As of early 2026, only GPT-4o and Gemini 2.0 support native audio input and output. Claude and Llama process audio through separate speech-to-text pipelines before feeding text to the LLM. This means GPT-4o and Gemini can reason about tone, emphasis, and acoustic features directly, while Claude and Llama are limited to the information preserved in the transcript.

Practical Serving Cost Comparison

For a production deployment processing 1 million multimodal requests per day:

📊

Daily Serving Cost for 1M Multimodal Requests (1 image + 500 text + 200 output each)

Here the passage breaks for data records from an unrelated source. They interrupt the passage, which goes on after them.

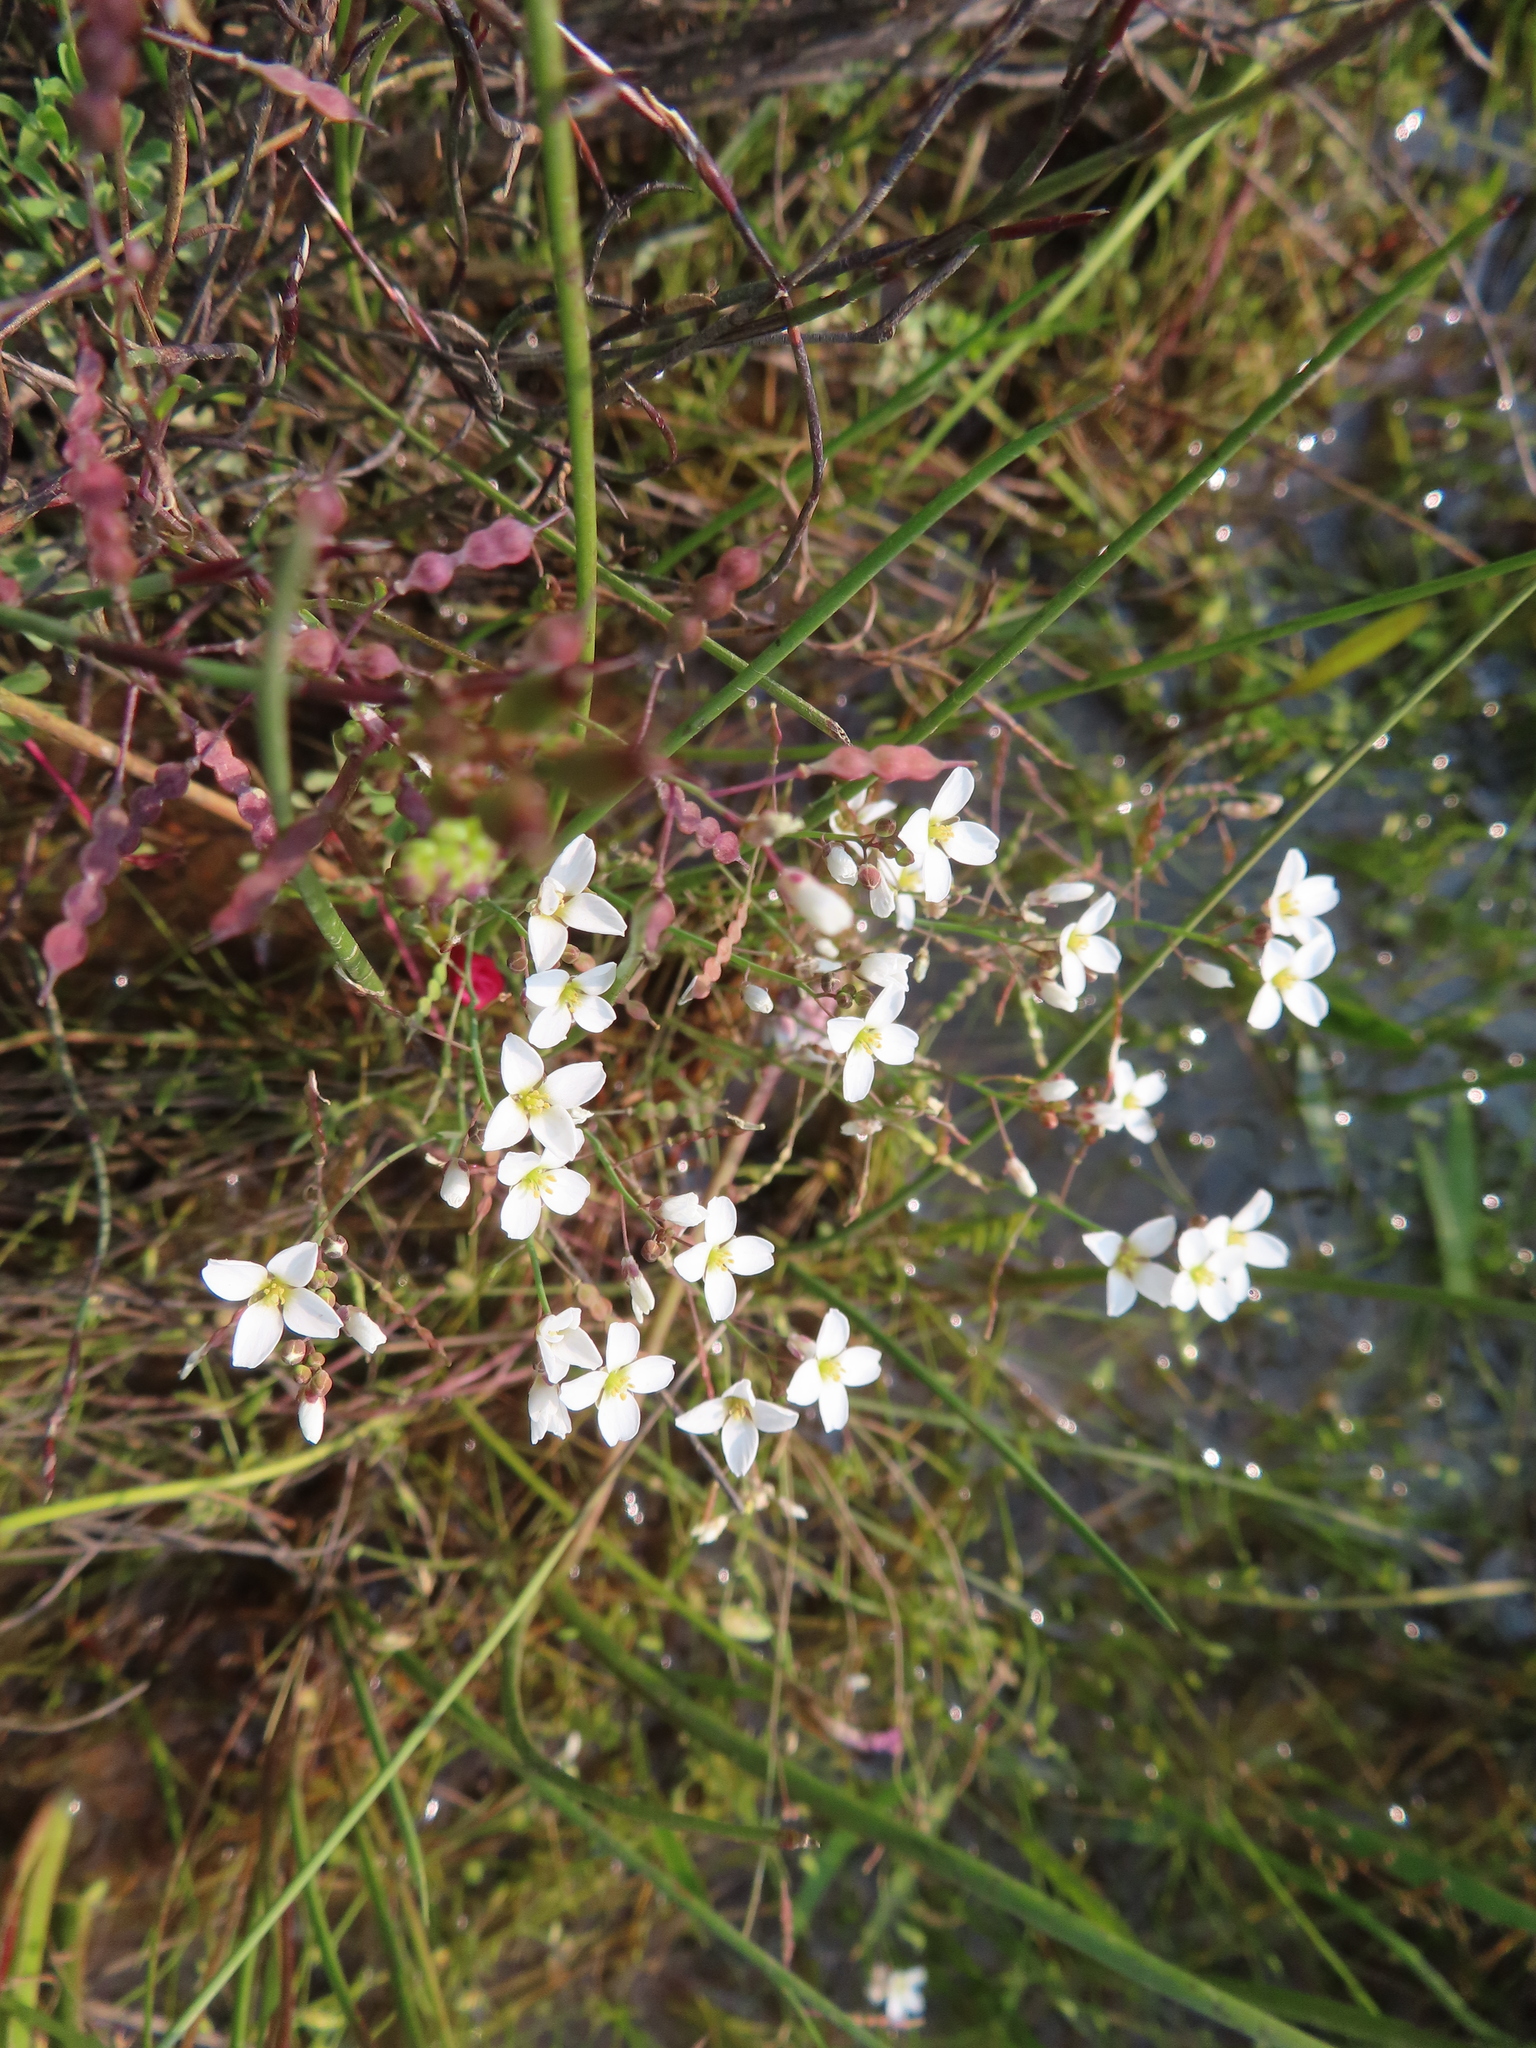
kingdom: Plantae
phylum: Tracheophyta
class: Magnoliopsida
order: Brassicales
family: Brassicaceae
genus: Heliophila
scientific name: Heliophila pusilla
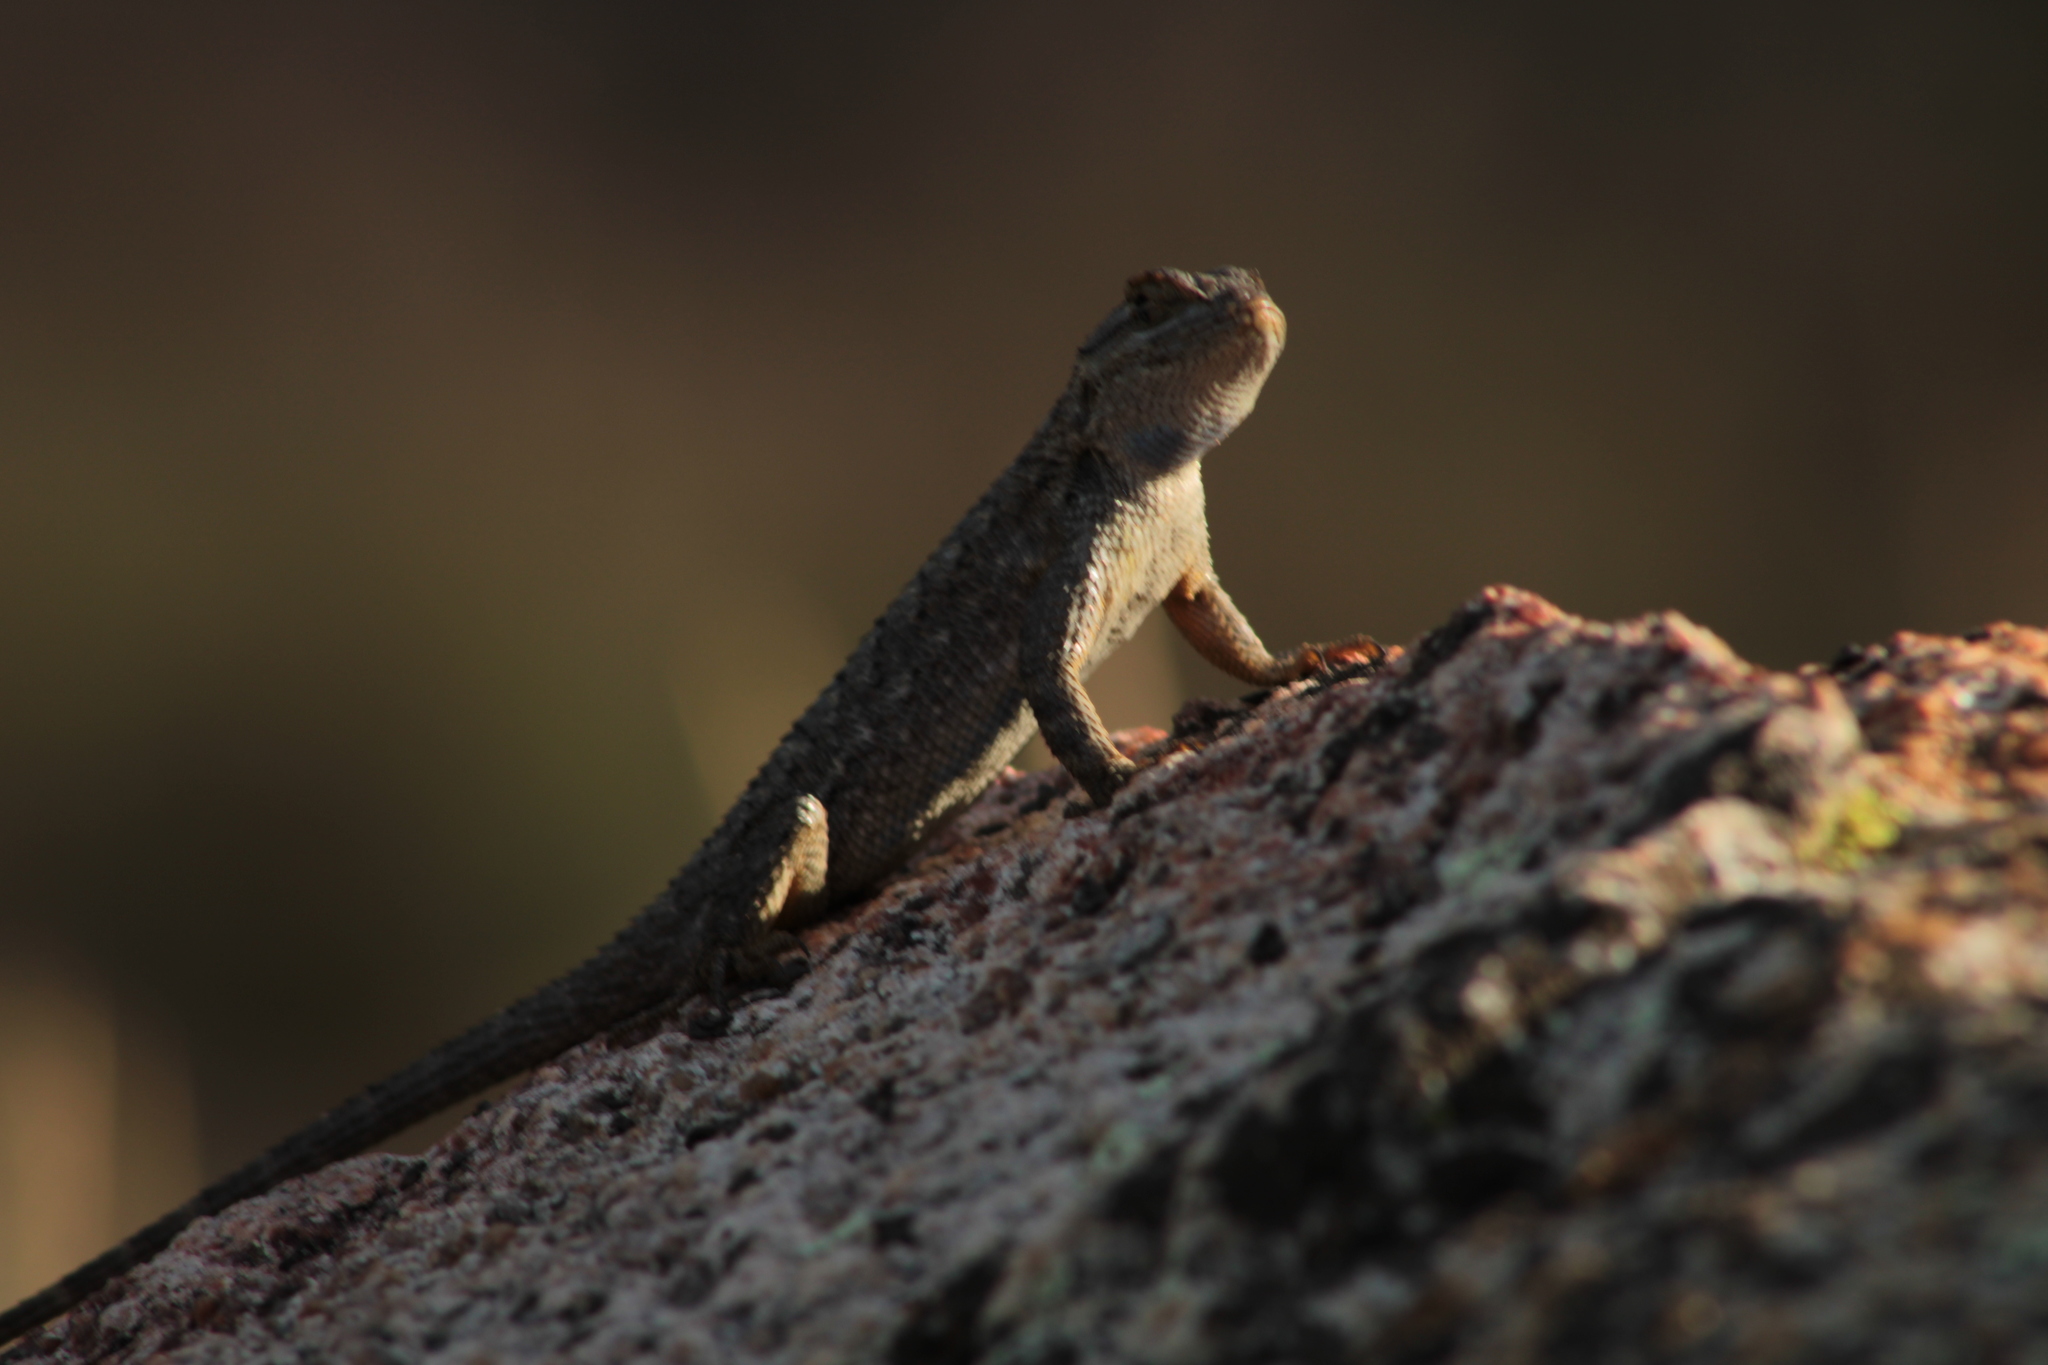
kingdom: Animalia
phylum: Chordata
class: Squamata
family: Phrynosomatidae
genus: Sceloporus
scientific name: Sceloporus occidentalis
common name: Western fence lizard
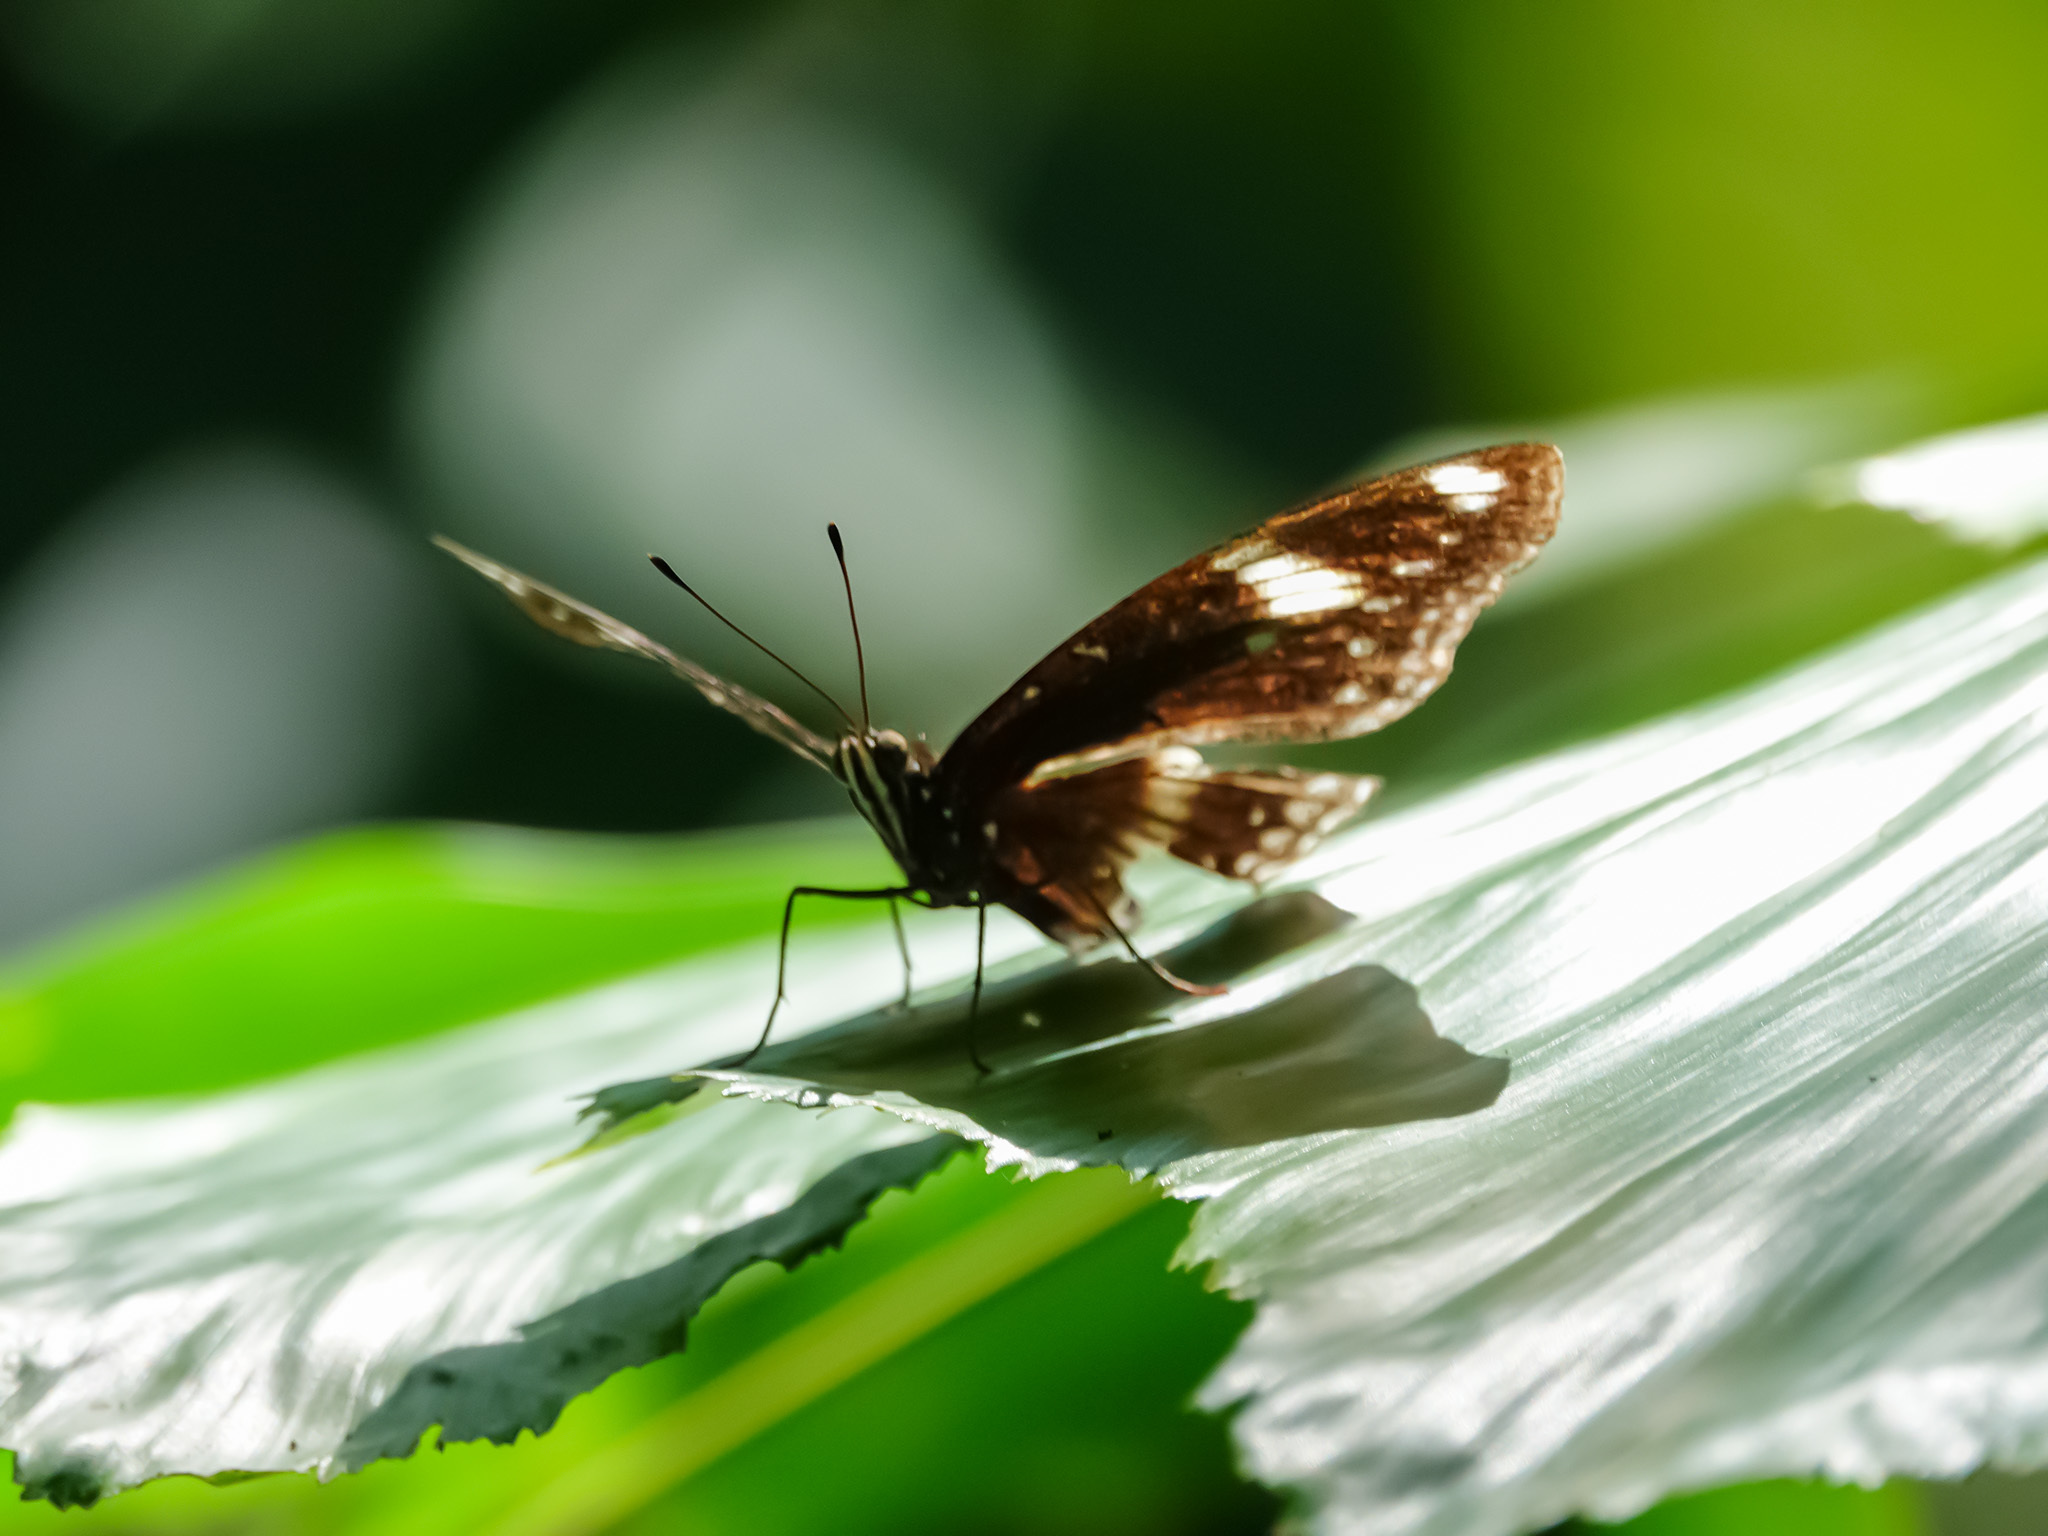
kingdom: Animalia
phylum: Arthropoda
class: Insecta
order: Lepidoptera
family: Nymphalidae
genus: Hypolimnas
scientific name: Hypolimnas bolina
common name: Great eggfly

ModelSelf-Hosted GPUsGPU Cost/DayAPI Cost/DayCheapest Option
GPT-4o N/A (API only) --- $3,500 API: $3,500
Gemini 2.0 N/A (API only) --- $1,200 API: $1,200
Claude 3.5 N/A (API only) --- $2,800 API: $2,800
Llama 3.2 90B 8xA100 $576 --- Self-host: $576
Llama 3.2 11B 1xA100 $72 --- Self-host: $72

Daily Cost per 1M Multimodal Requests

Llama 11B (self)
72
Llama 90B (self)
576
Gemini API
1,200
Claude API
2,800
GPT-4o API
3,500

Architectural Trade-offs Summary

Early Fusion (GPT-4o, Gemini):
  + Unified representation: model can jointly reason across modalities
  + Simplest architecture: one transformer for everything
  - Visual tokens consume context window
  - KV cache grows with visual input
  - Expensive for multi-image / video inputs

Cross-Attention (Claude, Llama):
  + Visual features don't consume context window
  + KV cache for self-attention is text-only sized
  + Efficient for dense visual inputs (many images)
  - Separate encoder adds latency during prefill
  - Cross-attention layers add parameters
  - Visual reasoning limited to cross-attention capacity

MoE + Early Fusion (Gemini):
  + Token compression reduces visual token count dramatically
  + Massive context window (2M) handles any input combination
  + Experts can specialize per modality
  - Requires enormous compute budget for pretraining
  - MoE routing adds complexity for serving

Summary

Frontier multimodal models in 2026 split into two architectural camps: early fusion (GPT-4o, Gemini) and cross-attention (Claude, Llama). Early fusion concatenates visual tokens with text in a single transformer, providing unified reasoning but consuming context window proportionally — GPT-4o uses approximately 5,700 tokens per 1024x1024 image while Gemini compresses to approximately 512 through token merging. Cross-attention keeps visual features in a separate cache accessed at specific transformer layers, preserving the full text context window but adding cross-attention compute at 6-20 layers. For inference cost, Gemini’s aggressive compression and 2M context make it the most efficient for multi-image and video workloads. For self-hosted deployments, Llama 3.2 Vision’s published architecture enables optimized serving at 5-50x lower cost than API pricing, with 1,600 visual tokens per image through its cross-attention design.